L'inaugurazione dell'anno giudiziario a Milano
Milano, 11 febbraio 2020 - "Modificare i termini della prescrizione non è la soluzione". Cambiano sfumature e toni nelle relazioni dei presidenti della Corte di Appello di Milano e Brescia presentate all’inaugurazione dell’anno giudiziario 2020, ma il pensiero è condiviso: la crisi del sistema penale va risolta diversamente. E i numeri presenti nelle appendici statistiche delle corpose documentazioni sull’amministrazione della giustizia presentate dai due distretti (Milano e Brescia) che si dividono la Lombardia sembrano sostenere la tesi. Marina Anna Tavassi , presidente della Corte di Appello di Milano, scrive che "per il distretto di Milano la riforma avrà scarsa incidenza, stante il basso tasso di prescrizioni che maturano in appello". A Brescia, il presidente Claudio Castelli è solo più diretto: "Prendere la prescrizione come punto focale del problema è del tutto mistificante". Tradotto: tanto rumore per nulla, visto la bagarre parlamentare che sta accompagnando la riforma del ministro grillino della Giustizia, Alfonso Bonafede, parzialmente corretta per trovare un’intesa con i compagni di governo (Pd e Leu), sullo stop alla prescrizione dopo la sentenza di primo grado.

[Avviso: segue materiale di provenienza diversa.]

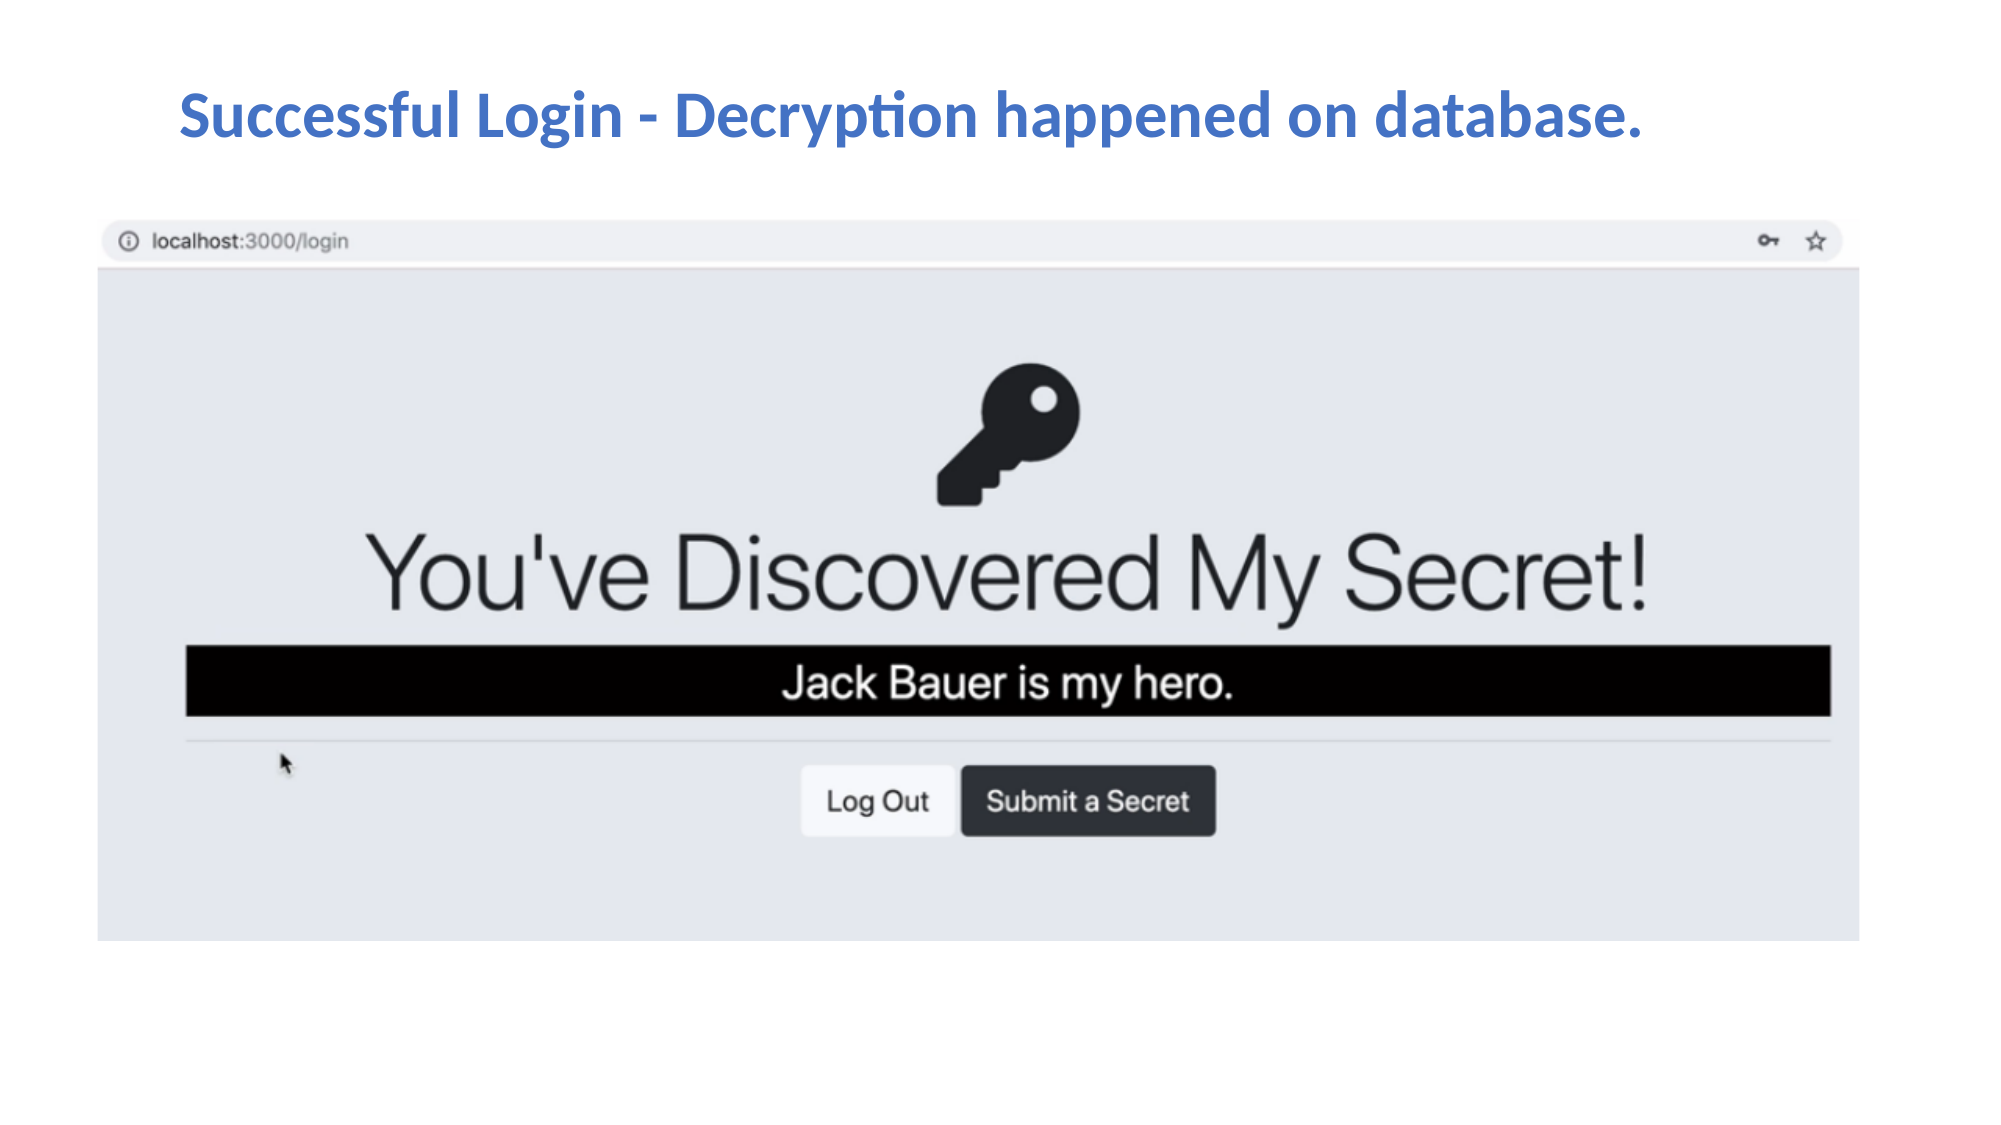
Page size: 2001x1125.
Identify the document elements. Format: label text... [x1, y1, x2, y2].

text_box Successful Login - Decryption happened on database. [164, 63, 1729, 159]
picture [97, 218, 1860, 941]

Obiettivo ridurre la media nazionale del 24% che in appello, in caso di ricorso, vanifica le condanne a causa del tempo trascorso dall’ipotesi di reato di cui è accusato l’imputato. A Roma la percentuale di prescrizioni in secondo grado raggiunge il 48%. Ma nel distretto di Milano – un’area che comprende anche i tribunali di Monza, Lecco, Como, Sondrio, Varese, Busto Arsizio, Lodi e Pavia – le prescrizioni in appello non arrivano neppure al 3% (2,91%). E nel distretto di Brescia – competente per le circoscrizioni di Bergamo, Cremona e Mantova – si raggiunge solo il 9%. La motivazione si legge tra le righe di quanto scritto dalla presidente della Corte di Appello di Milano: "Nel nostro distretto si è realizzato un diverso modo di interpretare il giudice, meno incline a soddisfare il proprio compiacimento e più propenso a rendere un servizio, più attento ai tempi in cui interviene la propria decisione e quindi impegnato nel recupero dell’arretrato e nel controllo della durata, al fine di non superare i due anni del giusto processo riservati al secondo grado e i tre anni al primo grado".
Nei tribunali che dipendono da Milano, l’incidenza delle prescrizioni è più alta nella fase di indagini preliminari: 3,79% in media con punte dell’8,56% a Busto Arsizio, del 4,81% a Milano e del 3,69% a Varese. Salvo Monza (2,42%), il resto è sotto l%. In primo grado, invece, il dato più alto a livello distrettuale riguarda l’Ufficio Gip/Gup (Giudice per le indagini preliminari/Giudice dell’udienza preliminare): 7,4%. Nel 2,4% dei casi la prescrizione arriva in seguito a sentenze di un tribunale monocratico e nell’1,8% quando la decisione è collegiale (per i reati più gravi).
Nel distretto di Brescia, l’incidenza delle prescrizioni nella fase di indagini sale all’11,2%; il 16,18% interessa l’ufficio del Gip e solo il 4,76% arriva dopo il dibattimento. "La possibilità che questo fermo (lo stop alla prescrizione dopo il primo grado, ndr) scoraggi impugnazioni puramente dilatorie – sottolinea il presidente della Corte d’Appello di Brescia – esiste, ma è residuale e non risolutiva". Fuori dal (pur comprensibile) linguaggio giudiziario, le prescrizioni interessano soprattutto le fasi di indagini, fino al Gip. Bloccarle dopo le sentenze di primo grado per evitare che gli avvocati presentino ricorso alle condanne solo con l’obiettivo di prolungare i tempi del processo e far scadere i termini per rendere nulle le sentenze non è così decisivo, almeno in Lombardia.